Themes and Meanings
Last Updated on May 6, 2015, by eNotes Editorial. Word Count: 306
In Flucht und Verwandlung, in which this poem was first published, the poet muses relentlessly about death, attempting to understand and celebrate its ties with and necessity to life. Some other titles (in translation) from the book are “Death,” “End,” “Far Away,” “This Is the Dark Breath,” and “What darknesses,” which ends “Oh, no arrival/ without death.” Sachs is fond of open-ended poems such as this latter one, because they allow one to stop short of violating a mystery (attempting to convey what cannot be conveyed). “Thus I Ran Out of the Word,” with its peculiar beginning, which is also an end, seems to come from a previous thought. The poem’s insistent energy comes from its effort to describe what one has already admitted cannot be described.

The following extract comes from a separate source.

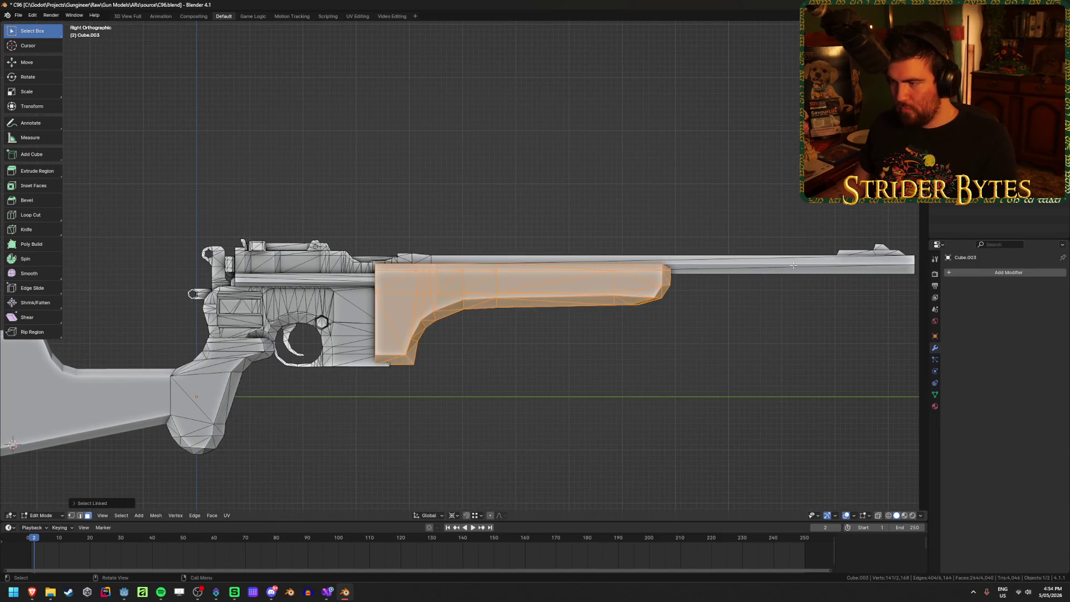
{"action": "key", "text": "l"}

Despite the book’s preoccupation with death, the mood of Flucht und Verwandlung, like the mood of “Thus I Ran Out of the Word,” is not grim. Always thoughtful, and often illuminated by pain, but not fearful, the voice inside these poems is wide-eyed and hopeful. The poetry reaches continually into and through what Hans Magnus Enzensberger called “the speechless horror of the documentary reports [on the Nazi concentration camps].” The poet also wishes to get beyond raw anger and blind sorrow. One must transcend these emotions, however useful they are at first, to learn how to explore the positive side of death. In this poem, Sachs speaks almost ecstatically about acceptance of death.
“Writing is my mute outcry,” said Sachs. Thus, despite its urgency, one finds a quietness approaching silence in this poem. Yet “Thus I Ran Out of the Word” also possesses the strong, clear voice of a person in grace who, until her death in 1970, patiently and lovingly continued to “till [her] acre/ behind the back of death” (from “But perhaps,” in Flucht und Verwandlung).